A popular WordPress plugin named OptinMonster is affected by a high-severity flaw that allows unauthorized API access and sensitive information disclosure on around a million WordPress sites.
The vulnerability dubbed as CVE-2021-39341, was discovered by researcher Chloe Chamberland on September 28, 2021, and a patch was available on October 7, 2021.

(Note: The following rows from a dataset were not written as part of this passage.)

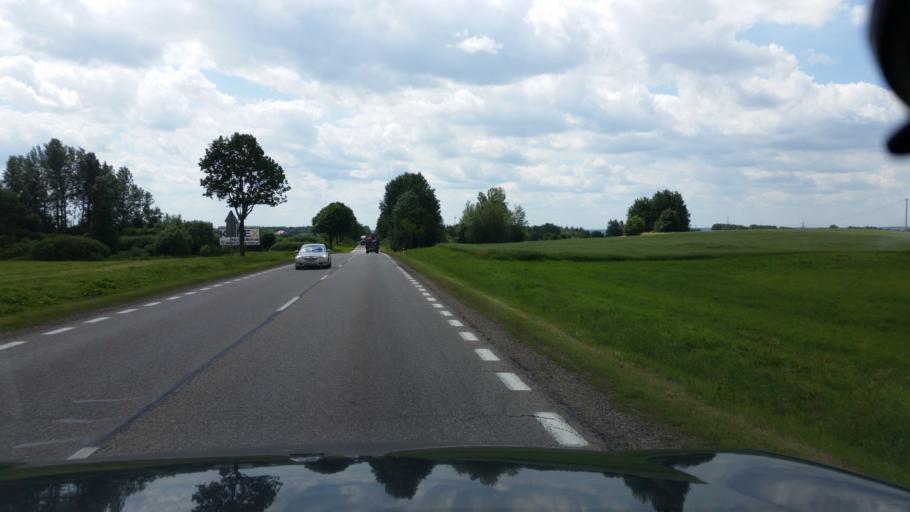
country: PL
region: Podlasie
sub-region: Powiat lomzynski
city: Piatnica
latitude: 53.2250
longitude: 22.1098
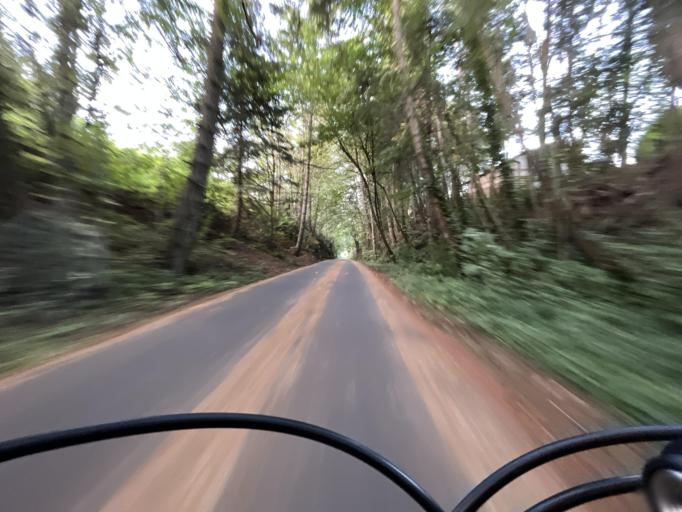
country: CA
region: British Columbia
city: Colwood
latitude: 48.4587
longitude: -123.4617
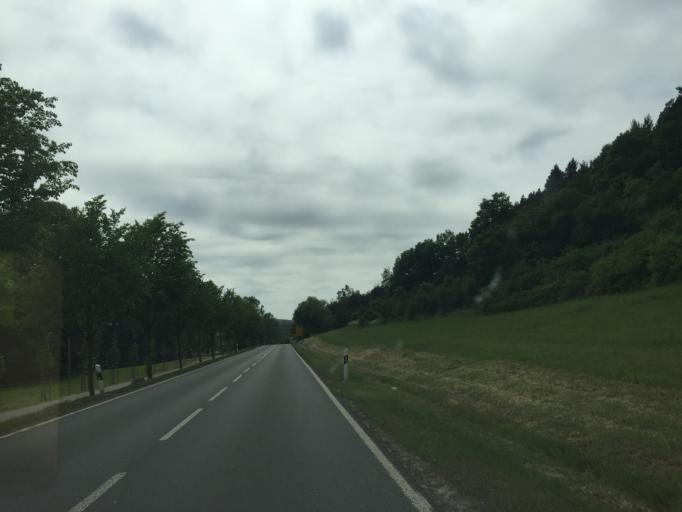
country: DE
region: Thuringia
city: Bechstedt
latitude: 50.6727
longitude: 11.1491
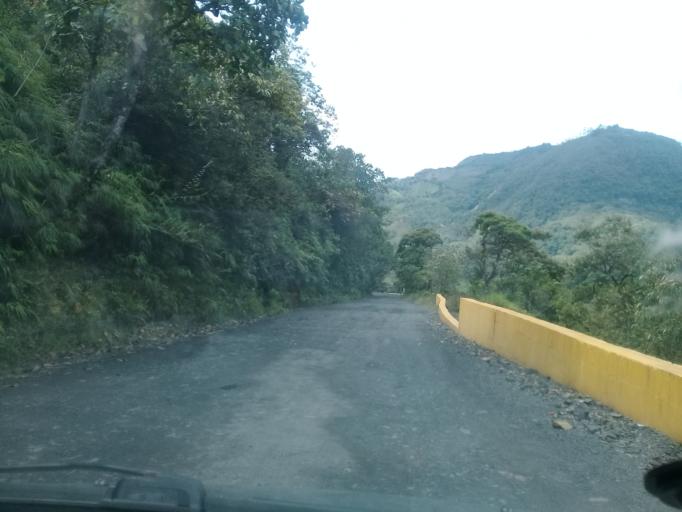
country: CO
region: Cundinamarca
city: Gachala
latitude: 4.7015
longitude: -73.4689
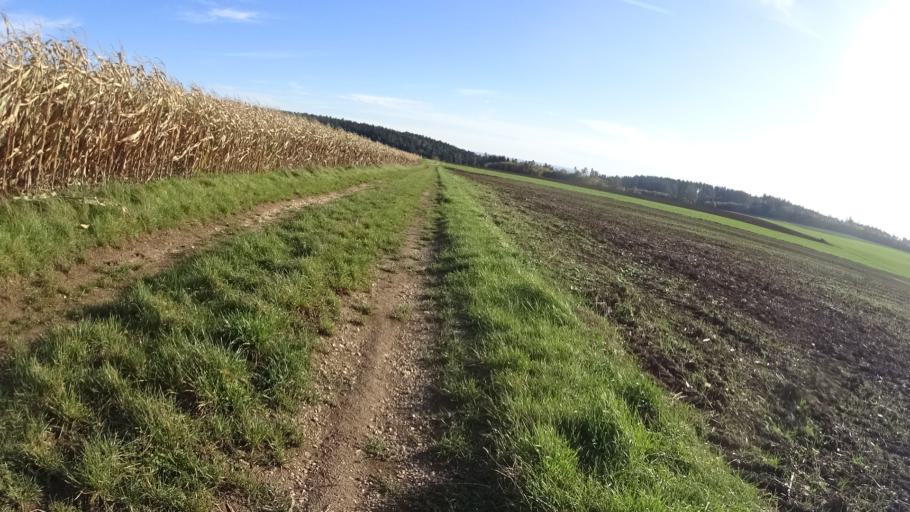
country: DE
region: Bavaria
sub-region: Upper Bavaria
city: Bohmfeld
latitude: 48.8551
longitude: 11.3617
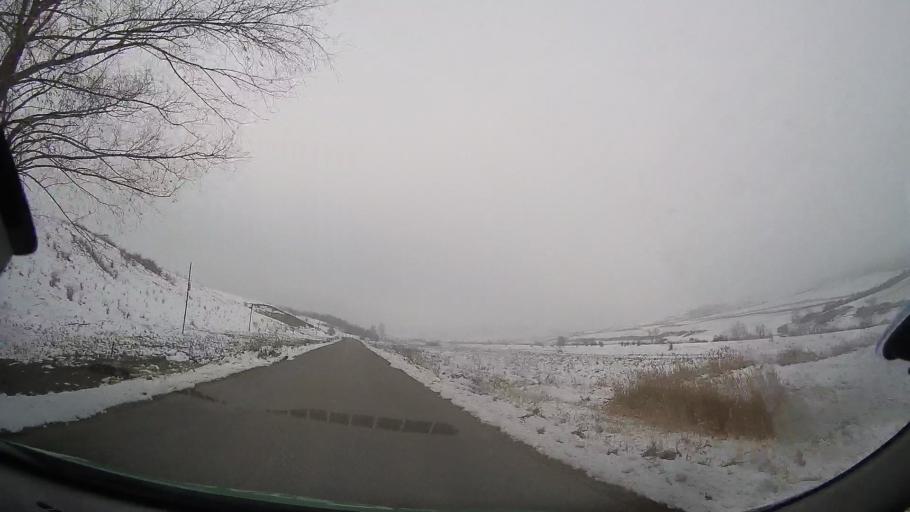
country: RO
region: Bacau
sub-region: Comuna Vultureni
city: Vultureni
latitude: 46.3171
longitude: 27.2929
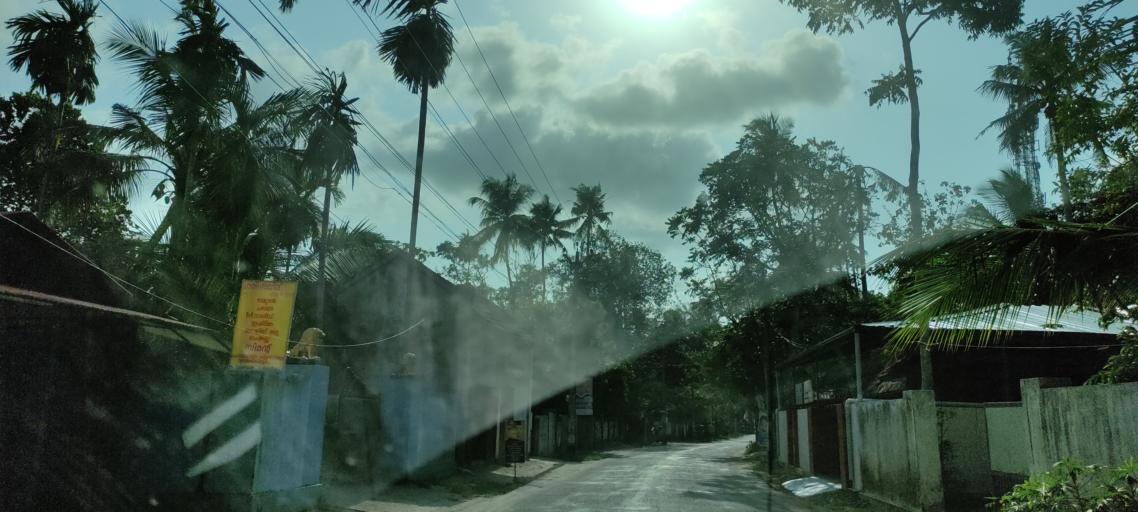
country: IN
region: Kerala
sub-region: Alappuzha
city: Vayalar
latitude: 9.6876
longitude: 76.3247
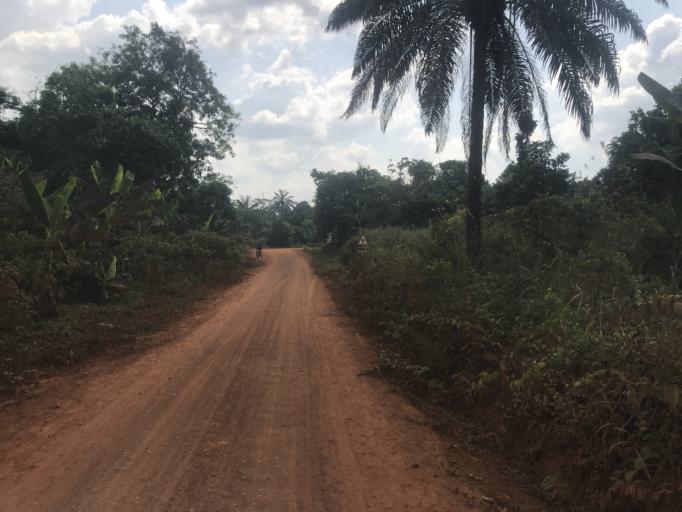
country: NG
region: Osun
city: Ibokun
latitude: 7.7977
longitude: 4.6866
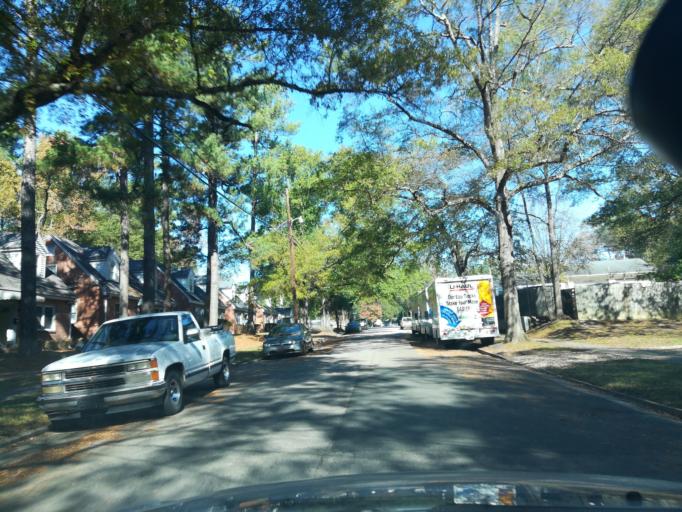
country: US
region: North Carolina
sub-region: Durham County
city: Durham
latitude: 36.0213
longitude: -78.9176
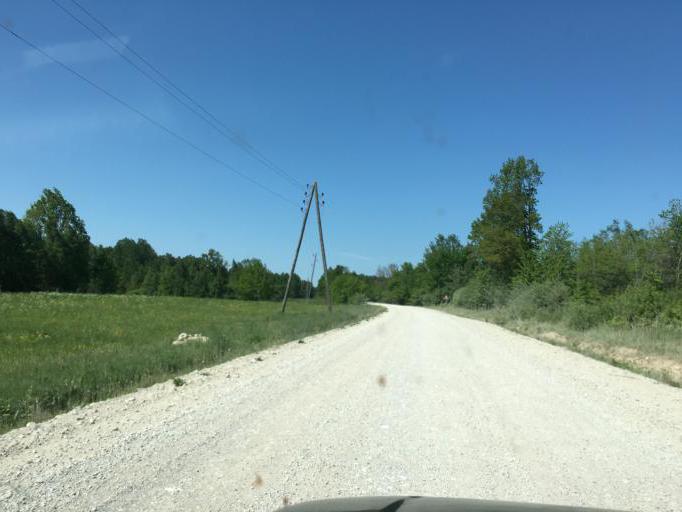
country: LV
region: Dundaga
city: Dundaga
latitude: 57.4480
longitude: 22.3215
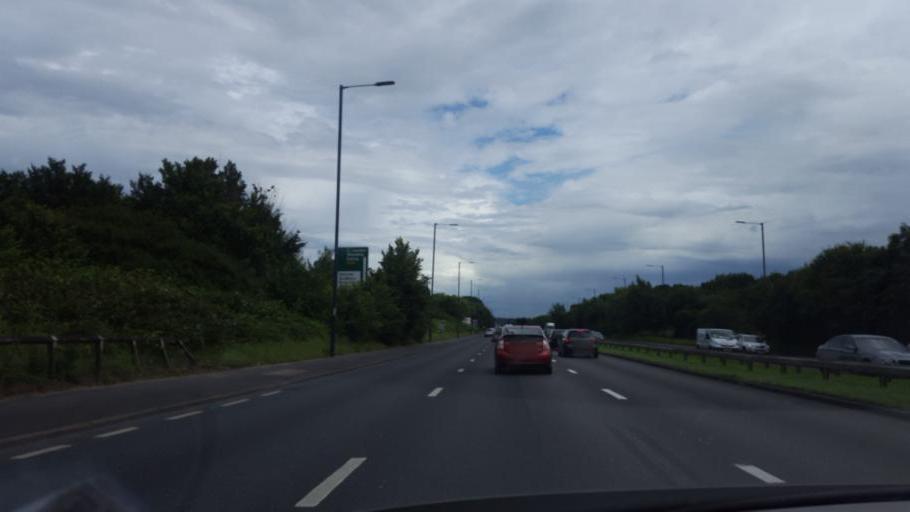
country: GB
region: England
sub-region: Greater London
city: Greenford
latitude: 51.5385
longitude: -0.3576
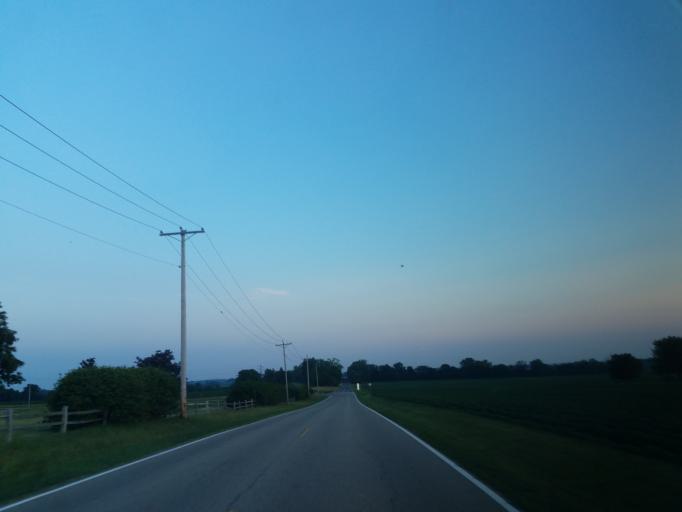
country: US
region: Illinois
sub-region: McLean County
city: Bloomington
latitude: 40.4431
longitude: -89.0055
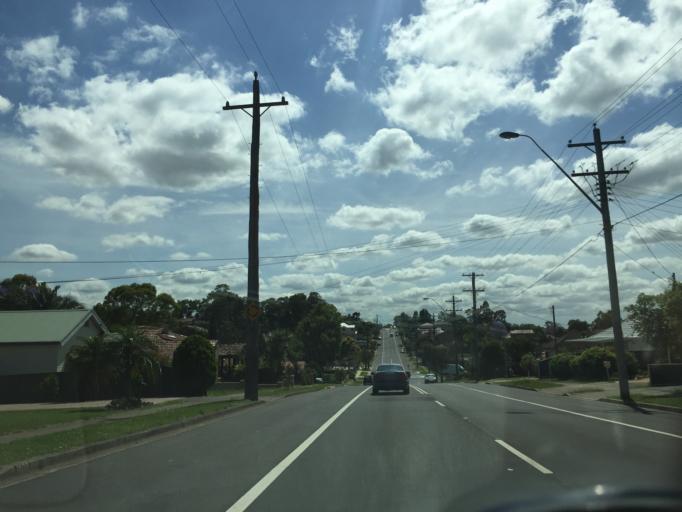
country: AU
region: New South Wales
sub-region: Holroyd
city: Girraween
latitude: -33.7894
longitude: 150.9397
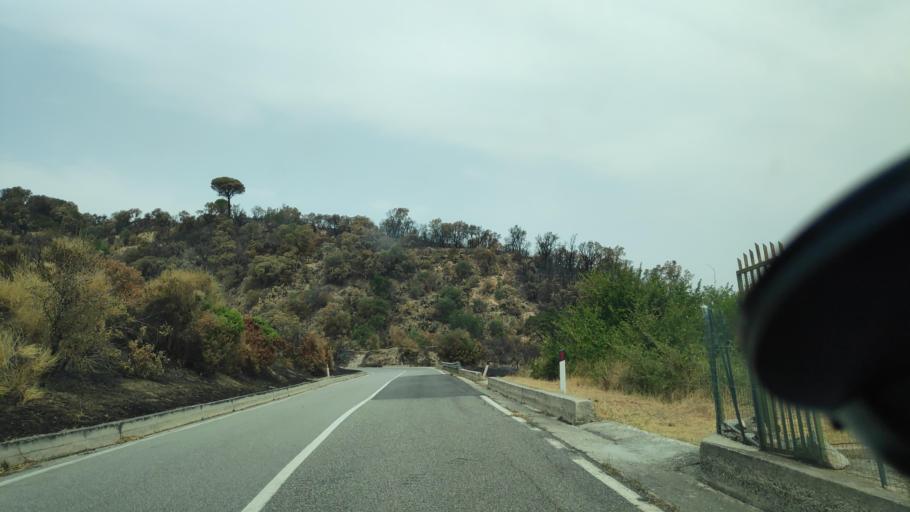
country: IT
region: Calabria
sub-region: Provincia di Catanzaro
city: Sant'Andrea Apostolo dello Ionio
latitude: 38.6413
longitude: 16.5221
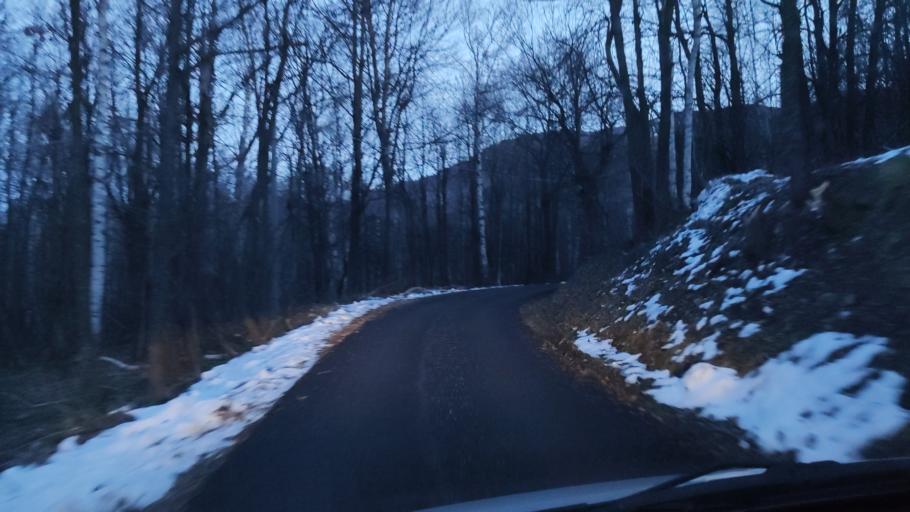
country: IT
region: Piedmont
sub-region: Provincia di Cuneo
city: Viola
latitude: 44.2780
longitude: 7.9636
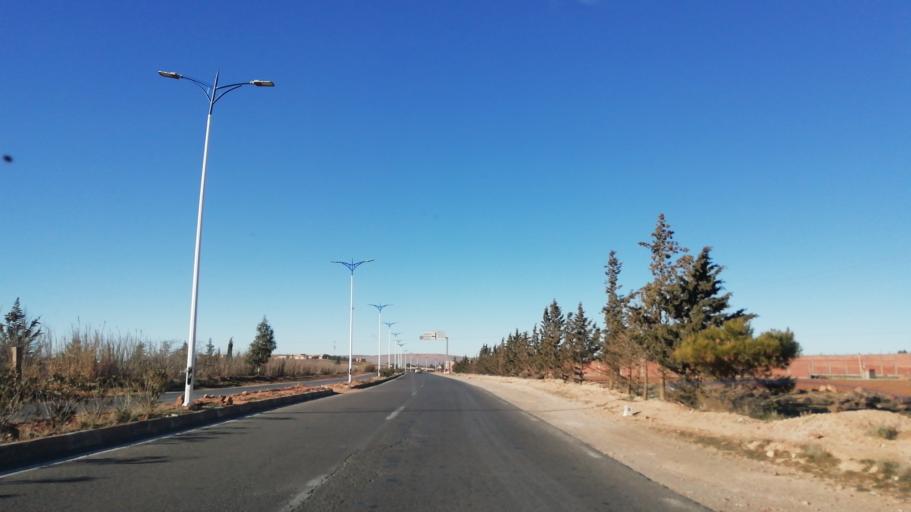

All users of the OptinMonster plugin are recommended to upgrade to version 2.6.5 or later, as all earlier versions are affected.
OptinMonster, one of the most popular WordPress plugins is used to create beautiful opt-in forms that help site owners convert visitors to subscribers/customers.
It is essentially a lead generator and monetization tool, with numerous and easy to use features and is deployed on approximately a million sites.
Chamberland stated in her vulnerability disclosure report that OptinMonster’s power relies upon API endpoints that allow seamless integration and a streamlined design process.
However, the implementation of these endpoints is not always secure, and the most critical example concerns the ‘/wp-json/omapp/v1/support’ endpoint.
This endpoint can disclose data such as the site’s full path on the server, API keys used for requests on the site, and more.
The site would execute this code every time an OptinMonster element was activated by a visitor without anyone’s knowledge.
The attacker does not even have to authenticate on the targeted site to access the API endpoint, as an HTTP request would bypass security checks under certain, easy to meet conditions.
While the case of the ‘/wp-json/omapp/v1/support’ endpoint is the worse, it is not the only insecure REST-API endpoint vulnerable to exploitation.
The site owners must try to use minimum number of plugins to cover the necessary functionality and usability and apply plugin updates at the earliest.